Contributor to numerous journals and periodicals, including Theory and Event, Public Culture, Middle East Report, Social Text, International Journal of Middle East Studies, American Anthropologist, Stanford Humanities Review, Anthropology News, Rebelión, Challenge, and Journal of Palestine Studies. Editorial assistant (1994-95), book review editor (2001-03), and editorial committee member (2001-06) for Middle East Report. Contributing editor to Challenge and editorial assistant for Tikkun.
SIDELIGHTS:
Rebecca L. Stein is a professor of cultural anthropology and women's studies. Her research interests include nationalism, post-colonialism, sexuality, cultural theory, and globalization, with a primary regional focus of the Middle East. Stein is a contributor to a number of academic journals and has worked primarily in academia since completing a Ph.D. from Stanford University in 1999.
In 2005 Stein edited Palestine, Israel, and the Politics of Popular Culture with Ted Swedenburg. The book examines the role that popular culture plays in the conflict between Palestine and Israel but also takes a historical approach, dating as far back as the Ottoman period of the region. Anthropologists, sociologists, historians, political scientists, American studies scholars, and literary scholars each add perspective from their unique academic fields as contributors of the book's essays.
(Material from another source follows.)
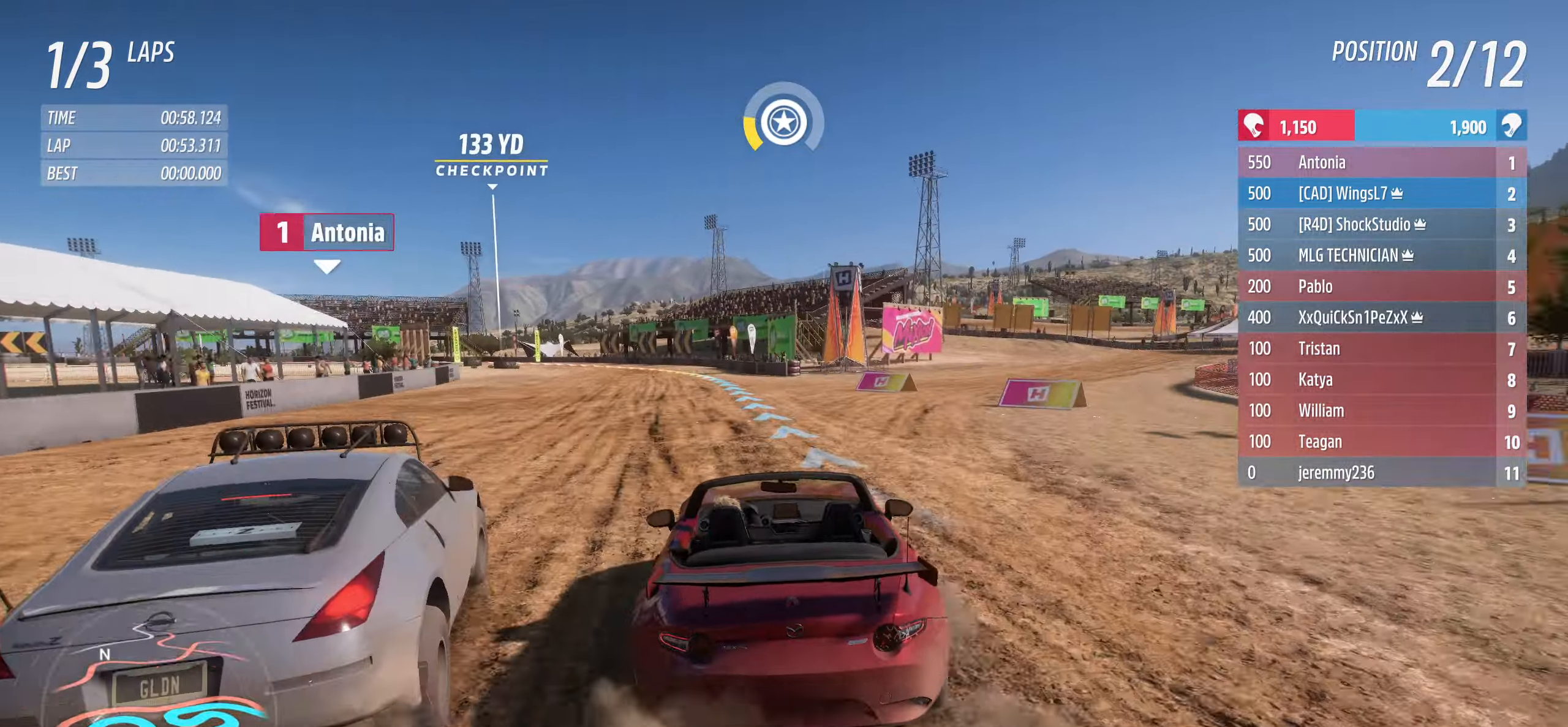
{"buttons": ["R2"], "left_stick": "up-right", "right_stick": "center", "events": []}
The book makes its primary focus the region's cinema, music, comics, newspapers, and Internet usage.
Natasha Hall, writing in the Middle East Journal, pointed out the "interdisciplinary" approach of the contributors to the volume. Hall also noticed that the book paid close "attention" to both the producers of popular culture and to its consumers in addition to the actual forms of popular culture in the region. Hall remarked that Palestine, Israel, and the Politics of Popular Culture "rethinks the conventional parameters" for popular culture studies. Sarah Rogers, in the Art Journal, commented on the contribution the book makes to the scholarly study in the field of popular culture by saying that "the collection of essays in Palestine, Israel, and the Politics of Popular Culture offers an important model of representation: popular culture implicitly engaged with political struggle rather than merely reflective of it." Rogers added that the multinational and multidisciplinary makeup of the contributors helped in "crossing spatial and temporal geographies," adding that these scholars place "the dynamics by which cultural production and consumption intervene in Western understandings of Palestine-Israel." Rogers concluded: "Read together, these interdisciplinary essays challenge traditional paradigms of hybridity which often presume the coming together of two distinct identities at the expense of internal and external differences. The authors theorize how globalization simultaneously loosens and solidifies nationalism. Yet more than that, they seek to explain what this dual effect tells us about the politics of cultural production and consumption. Historically rich, the case studies contribute much to scholarship on Israel-Palestine and the broader field of Middle East studies." Rogers added: "Theoretically insightful, the authors propose innovative models for conceptualizing representation. As a result, Palestine, Israel, and the Politics of Popular Culture is of the utmost value to anyone who traffics in representation."
In 2006 Stein wrote The Struggle for Sovereignty: Palestine and Israel, 1993-2005 with Joel Beinin. The book takes another look at the conflict between Israel and Palestine by examining key questions on problems that plague the region. The book examines the prospect for peace, issues over the Hamas takeover of the Palestinian parliament, the role Israel's welfare system has on the conflict, gender issues, refugees, militarism, and potential fighting after Israeli occupation ends.
BIOGRAPHICAL AND CRITICAL SOURCES:
PERIODICALS
Art Journal, fall, 2006, Sarah Rogers, review of Palestine, Israel, and the Politics of Popular Culture.
Choice: Current Reviews for Academic Libraries, February, 2006, D. Peretz, review of Palestine, Israel, and the Politics of Popular Culture, p. 1087.
Middle East Journal, autumn, 2005, Natasha Hall, review of Palestine, Israel, and the Politics of Popular Culture, p. 702.
Reference & Research Book News, May, 2006, review of The Struggle for Sovereignty: Palestine and Israel, 1993-2005.